In some ways, I'd say Australia is actually more peculiar than the US, in that the Australian states have significantly more limited taxation powers than American states or Canadian provinces do – here, the federal government banned state income tax and state sales taxes (GST/VAT), forcing uniform national tax rates and collection for both. However, Australian states still retain the power to levy some other taxes independently, such as land taxes and payroll taxes.

There’s other weirdness too. CDLs are different between states. Oregon used to issue lots of shady licenses to undocumented and on the run type people.
Is this a USA thing? As a child of an RAF pilot who moved around a lot (here and overseas), I have never encountered this. My Dad had the same bank account all his life, at the bank in the town he was born in, in the UK, and never (as far as I know) had any problems cashing cheques etc. back when such were things.
Not cashing out of town checks (especially in large amounts) is definitely a thing in the US.

For larger transactions, it is also common to get a "cashier's check", drawn on the bank's own accounts to minimize the seller's counterparty risk.

The rationale for the in-town restriction is also to limit counterparty risk: if the check is from an unfamiliar bank, it is more likely to be bogus and the seller won't be able to verify the account with a quick call to a known bank nor expect to be able to address fraud within the local law-enforcement framework.

I take your word for it, but I rember getting cash on my UK credit card several times when I've worked in the US. Of course, these were for small amounts, and the credit card company were the ones finally at risk.

I have suddenly had a vision of Clint Eastwood, in High Plains Drifter mode, riding into town and attempting to cash a cheque :-)

Credit/debit cards and checks are totally different systems. Cards can be checked for available funds instantly. Checks need to be cleared through the ACH system (in the US at least), which is an asynchronous process that might take more than a day to complete. If you cash a check from a different bank at your own, usually it will actually draw funds from your account and the check will be deposited after it clears.
It's been a long time since I had a cheque book, but way back then the cheque at the bank (not for electricity payments and such) trying to get money needed to be backed up with a bank's card, and the risk was on the card issuing bank.
It was. The US has/had a distributed banking system with thousands of banks. It’s archaic and stupid.

Basically, you can tell from the routing number on a check where the bank is. Back in the day, if the bank wasn’t from NYC or the same region they wouldn’t honor the check. Checks were mailed between clearing systems and would take weeks to clear. My dad maintained a bank account at the Bank of New York specifically for business travel in the 80s.

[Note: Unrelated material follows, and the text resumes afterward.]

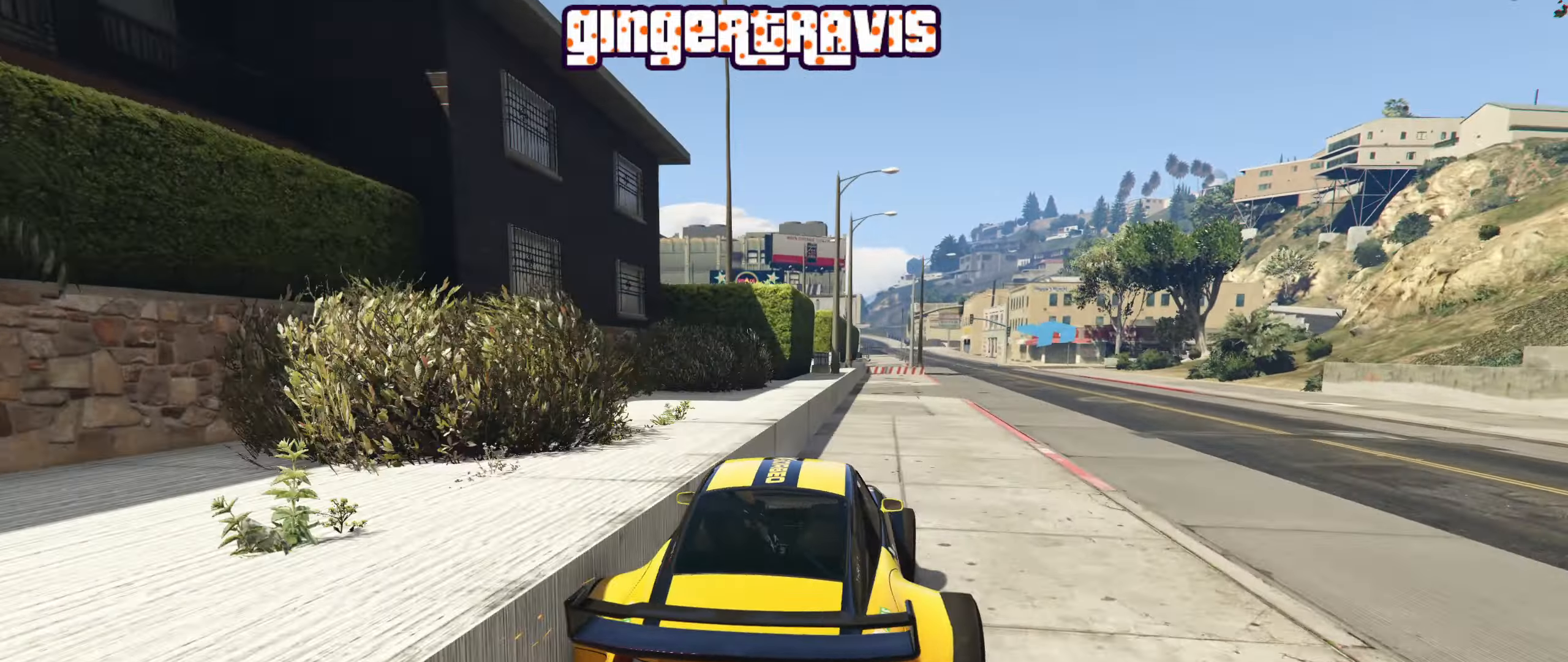
{"buttons": ["R2"], "left_stick": "center", "right_stick": "center", "events": [[233, "left_stick", "right"], [333, "left_stick", "center"]]}
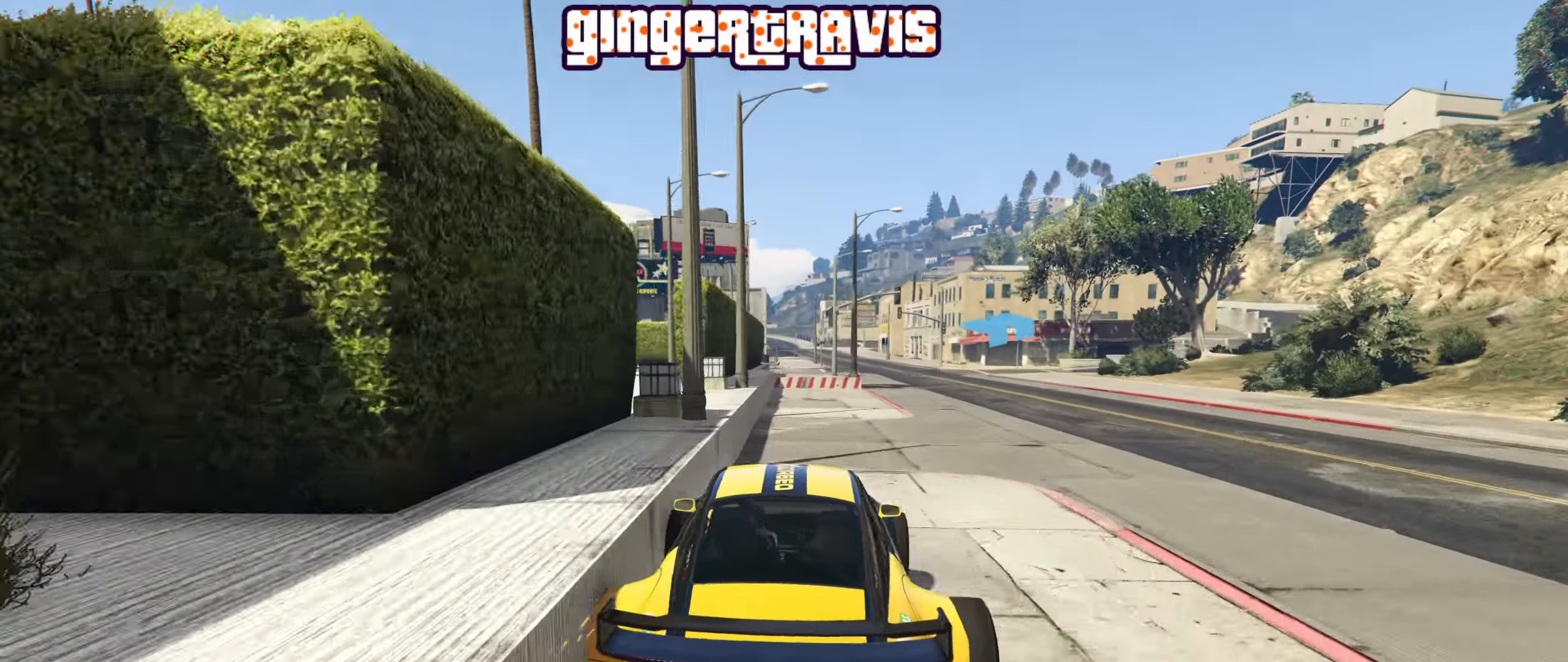
{"buttons": [], "left_stick": "center", "right_stick": "center", "events": [[133, "left_stick", "down-right"], [317, "R2", "up"], [367, "left_stick", "center"]]}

That’s mostly gone now as ACH is automated and quick.

The problem is that the US is rather larger than the UK, so a distributed system was (and maybe still is) a natural fit. For the same reason, all the citizens of the US can't just come to one place and vote for a President, like ancient Athenians could.
I was paid by the Canadian government through a fellowship while I attended graduate school in the USA. They paid my entire years fellowship in a single check which clearly said Government of Canada, however, the check was denominated in US dollars and drawn on a US bank, yet I still got a lot of confusion and difficult when trying to cash it and had to convince them it was, in fact, possible.
I'm American, so, yes, I'm describing my experience with the USA.
One of the advantages of Empire :)
Yes, and “travelers” have historically had their own systems of law and governance.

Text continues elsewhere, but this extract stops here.